Du point de vue de la première personne c’est-à-dire du point de vue de la conscience ou du sujet, personne ne peut décider à ma place, même ne pas décider est une décision, et la moindre action digne de ce nom m’engage : pour faire une chose aussi simple que lever le bras il faut que je le décide, tout au moins faut-il que j’y pense et rien ne se passerait sinon. Le libre arbitre est la condition de la responsabilité.
Cela fait-il du libre arbitre et du contrôle qu’il suppose une donnée évidente ? Est-il si évident que nous avons un contrôle sur nos pensées et nos émotions ? La plupart de nos supposées « actions », ne sont-elles pas en réalité des réactions mécaniques qui répondent à autant de facteurs intérieurs (émotions, préjugés…) et extérieurs (les circonstances) que nous ne contrôlons pas ? Certes, je suis à l’origine de tous mes choix, mais ai-je choisi ce que je suis ? Pour que nos actions soient vraiment les nôtres, il faudrait que nous puissions nous choisir nous-même, cela est-il possible ? Peut-on revendiquer un choix absolu de soi-même? Il faudrait alors avoir conscience d’avoir délibérément choisi sa naissance. Peut-être peut-on, plus raisonnablement, revendiquer un choix relatif de soi-même, "choix" signifierait ici soit acceptation (à partir d’un passé qu’on n’a pas choisi), soit refus (le suicide en étant l’extrémité). Cela nous amène à la question des conditions objectives du libre arbitre (celle des possibilités objectives du choix) et au second point de vue.
Du point de vue de la troisième personne, c’est-à-dire pour un observateur extérieur «objectif », chacun des actes d’un agent donné s’explique par des causes extérieures, s’insère dans une continuité. La science moderne en est l’expression la plus aboutie, elle est globalement déterministe (nous laissons de côté la question du probabilisme de la physique quantique), c’est-à-dire qu’elle envisage l’état présent de l’univers comme étant l’effet nécessaire de celui qui l'a précédé, et cela en vertu des lois de la nature. Ainsi, il apparaît qu’un agent ne peut agir en réalité autrement qu’il n’agit en fait, et que s’il s’est engagé dans une action A c’est que ni B, ni C (s’abstenir) n’était possible en fonction de son passé. L’idée de libre arbitre semble ici contradictoire avec celle de loi naturelle. Comment pourrait-on nier que nos futurs possibles sont en réalité déterminés par notre passé réel ?

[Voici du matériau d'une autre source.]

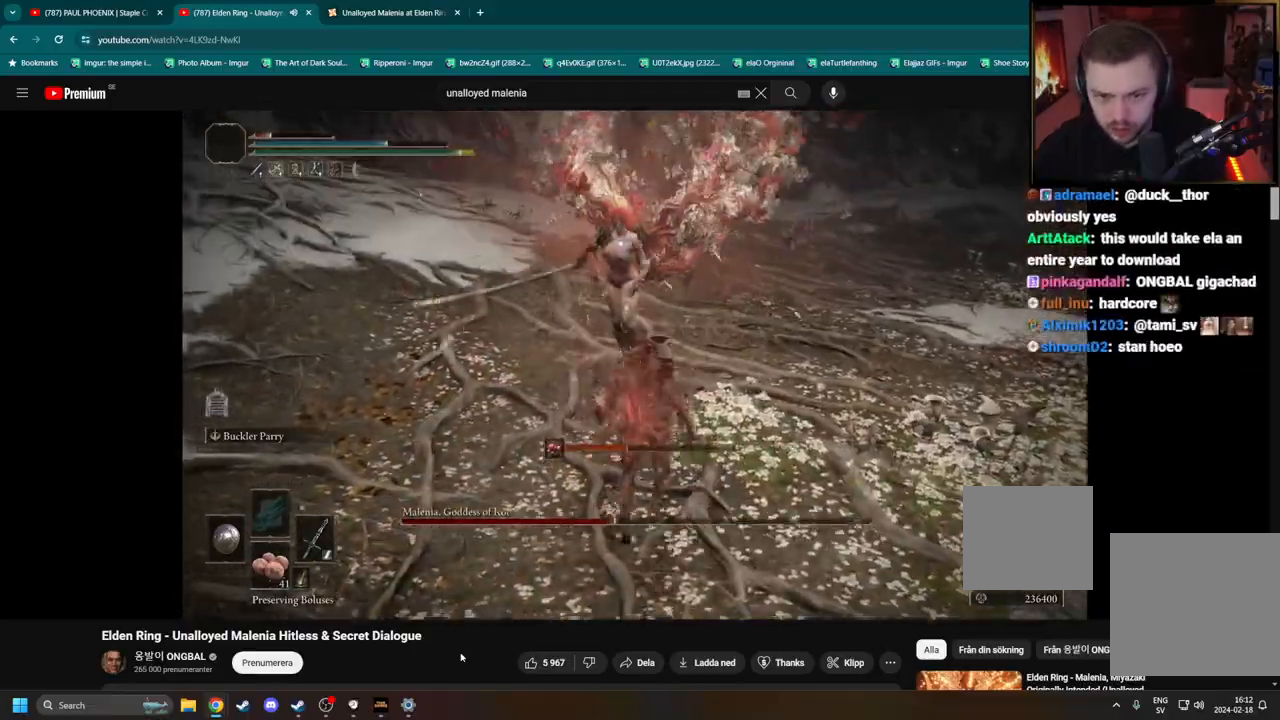
{"dt_ms": 500, "buttons": [], "left_stick": "left", "right_stick": "center", "events": [[383, "left_stick", "center"], [450, "left_stick", "left"]]}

Faut-il nécessairement opposer ces deux points de vue ? Objectivement le présent est l’effet nécessaire du passé, mais cela rend t-il absolument illusoire la nécessité face à laquelle nous nous trouvons (subjectivement) de décider et d’agir ? Doit-on tenir notre expérience de première personne (celle de nos hésitations, nos choix, notre responsabilité…) comme purement illusoire ? De ce point de vue les obstacles à notre liberté n’existent que par rapport à elle, et la question n’est pas : « être ou ne pas être libre ? », mais « comment se libérer ? » La liberté deviendrait alors une pratique exigeante, le libre arbitre une difficile conquête.
Vu que nous sommes tous des sujets, n’est-ce pas le point de vue objectif qui est abstrait ? N’est-il pas nécessaire de tenir pour vrai les deux points de vue : nous sommes à la fois libres (subjectivement et dans la mesure où nous y travaillons) et non libres (objectivement, dans la mesure où nous sommes une partie de la nature) ?
J.S.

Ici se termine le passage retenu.